Владимир только что вытащил их сундука граммофон, который они с Блини купили, заплатив поровну, когда жили в Константинополе. Он смотрел на граммофон, но не заводил его и думал, что эта вещь все еще принадлежит им обоим. И вдруг невольно прислушался к каким-то неожиданным звукам, доносившимся из салона, тихим, однообразным звукам, похожим на рыдания.

Не долго раздумывая, он выбежал на палубу и уже собирался спуститься в салон, когда люк резко захлопнулся у него перед самым носом.

Это сделала мадмуазель Бланш, сиделка, бросившаяся ему наперерез. Она не плакала — стало быть, плакала Элен.

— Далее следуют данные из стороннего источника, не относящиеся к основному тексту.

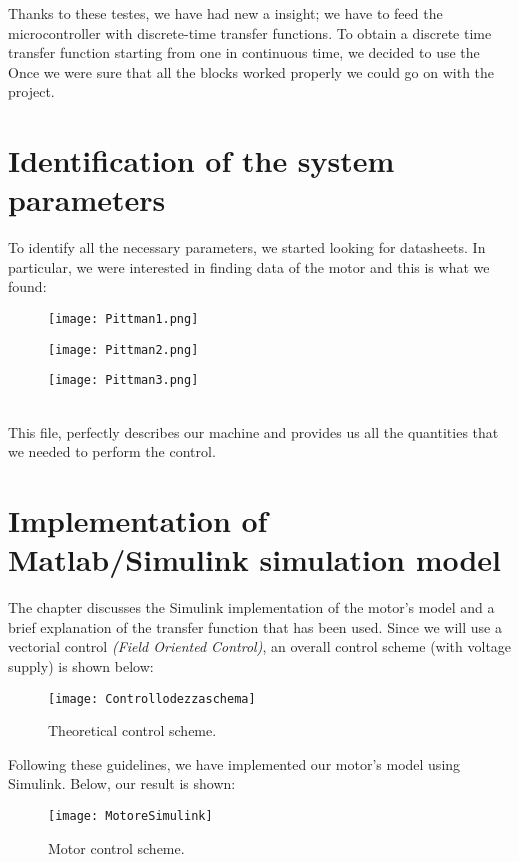 \documentclass[12pt]{article}
\begin{document}
Thanks to these testes, we have had new a insight; we have to feed the microcontroller with discrete-time transfer functions.
To obtain a discrete time transfer function starting from one in continuous time, we decided to use the   
Once we were sure that all the blocks worked properly we could go on with the project.

\newpage\section{Identification of the system parameters}

To identify all the necessary parameters, we started looking for datasheets.
In particular, we were interested in finding data of the motor and this is what we found: 
\begin{figure}[h]
\centering
\texttt{[image: Pittman1.png]}
\end{figure}
\begin{figure}[h]
\centering
\texttt{[image: Pittman2.png]}
\end{figure}
\begin{figure}[h]
\centering
\texttt{[image: Pittman3.png]}
\end{figure}\\[0.7cm]
This file, perfectly describes our machine and provides us all the quantities that we needed to perform the control.

\section{Implementation of Matlab/Simulink simulation model}
The chapter discusses the Simulink implementation of the motor's model and a brief explanation of the transfer function that has been used.
Since we will use a vectorial control \textit{(Field Oriented Control)}, an overall control scheme (with voltage supply) is shown below:
\begin{figure}[h]
\centering
\texttt{[image: Controllodezzaschema]}
\caption{Theoretical control scheme.}
\end{figure}

Following these guidelines, we have implemented our motor's model using Simulink.
Below, our result is shown:
\begin{figure}[h]
\centering
\texttt{[image: MotoreSimulink]}
\caption{Motor control scheme.}
\end{figure}
\end{document}
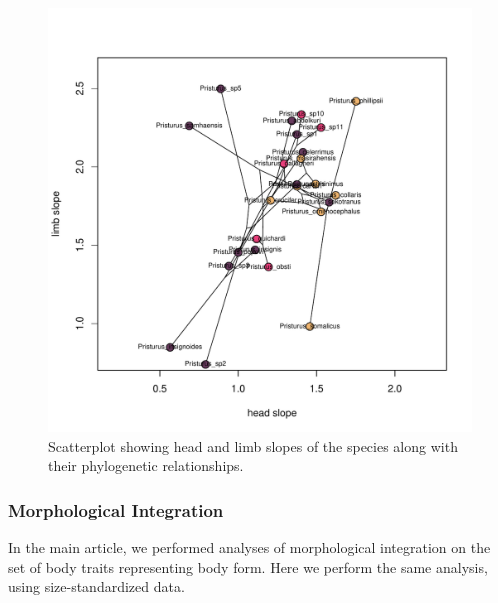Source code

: \documentclass[
  11pt,
]{article}
\begin{document}
\begin{figure}[H]

{\centering \includegraphics[width=1\linewidth]{Figs/scatterplot_slopes} 

}

\caption{Scatterplot showing head and limb slopes of the species along with their phylogenetic relationships.}\label{fig:unnamed-chunk-7}
\end{figure}

\newpage

\hypertarget{morphological-integration}{%
\subsubsection{Morphological
Integration}\label{morphological-integration}}

In the main article, we performed analyses of morphological integration
on the set of body traits representing body form. Here we perform the
same analysis, using size-standardized data.
\end{document}
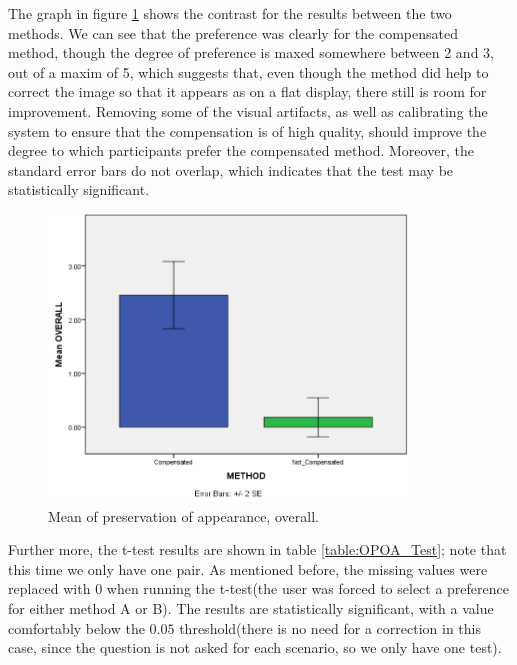 \documentclass[]{article}
\begin{document}
The graph in figure \ref{fig:OPOA_Graph} shows the contrast for the results between the two methods. We can see that the preference was clearly for the compensated method, though the degree of preference is maxed somewhere between 2 and 3, out of a maxim of 5, which suggests that, even though the method did help to correct the image so that it appears as on a flat display, there still is room for improvement. Removing some of the visual artifacts, as well as calibrating the system to ensure that the compensation is of high quality, should improve the degree to which participants prefer the compensated method. Moreover, the standard error bars do not overlap, which indicates that the test may be statistically significant. 

\begin{figure}[!h]
    \centering
    \includegraphics[width=0.85\textwidth]{figures/results/OPOA_Graph.PNG}
    \caption{Mean of preservation of appearance, overall.}
    \label{fig:OPOA_Graph}
\end{figure}

Further more, the t-test results are shown in table \ref{table:OPOA_Test}; note that this time we only have one pair. As mentioned before, the missing values were replaced with 0 when running the t-test(the user was forced to select a preference for either method A or B). The results are statistically significant, with a value comfortably below the $0.05$ threshold(there is no need for a correction in this case, since the question is not asked for each scenario, so we only have one test). 

\end{document}

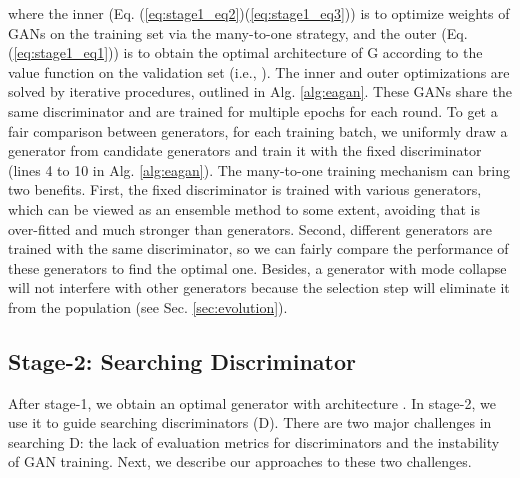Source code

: \documentclass[runningheads]{llncs}
\begin{document}
\noindent where the inner (Eq. (\ref{eq:stage1_eq2})(\ref{eq:stage1_eq3})) is to optimize weights of  GANs on the training set via the many-to-one strategy, and the outer (Eq. (\ref{eq:stage1_eq1})) is to obtain the optimal architecture of G according to the value function on the validation set (i.e., ). The inner and outer optimizations are solved by iterative procedures, outlined in Alg. \ref{alg:eagan}. These  GANs share the same discriminator and are trained for multiple epochs for each round. To get a fair comparison between generators, for each training batch, we uniformly draw a generator from  candidate generators and train it with the fixed discriminator (lines 4 to 10 in Alg. \ref{alg:eagan}). The many-to-one training mechanism can bring two benefits. First, the fixed discriminator  is trained with various generators, which can be viewed as an ensemble method to some extent, avoiding that  is over-fitted and much stronger than generators. Second, different generators are trained with the same discriminator, so we can fairly compare the performance of these generators to find the optimal one. Besides, a generator with mode collapse will not interfere with other generators because the selection step will eliminate it from the population (see Sec. \ref{sec:evolution}).
















\subsection{Stage-2: Searching Discriminator}\label{sec:stage2}




After stage-1, we obtain an optimal generator  with architecture . In stage-2, we use it to guide searching discriminators (D). There are two major challenges in searching D: the lack of evaluation metrics for discriminators and the instability of GAN training. Next, we describe our approaches to these two challenges.
\end{document}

Он не знал, что делать, куда себя деть, куда идти. Это был час тихих прогулок в наступающих сумерках. То одна, то другая пара останавливалась, разглядывая яхту.

Владимир рискнул наклониться и заглянуть в иллюминатор и тут же пожалел об этом, потому что понял: никогда ему не забыть того, что увидел.

Элен не то полулежала, не то стояла на коленях на полу! На коленях перед сиделкой! И плакала. И как будто умоляла ее о чем-то.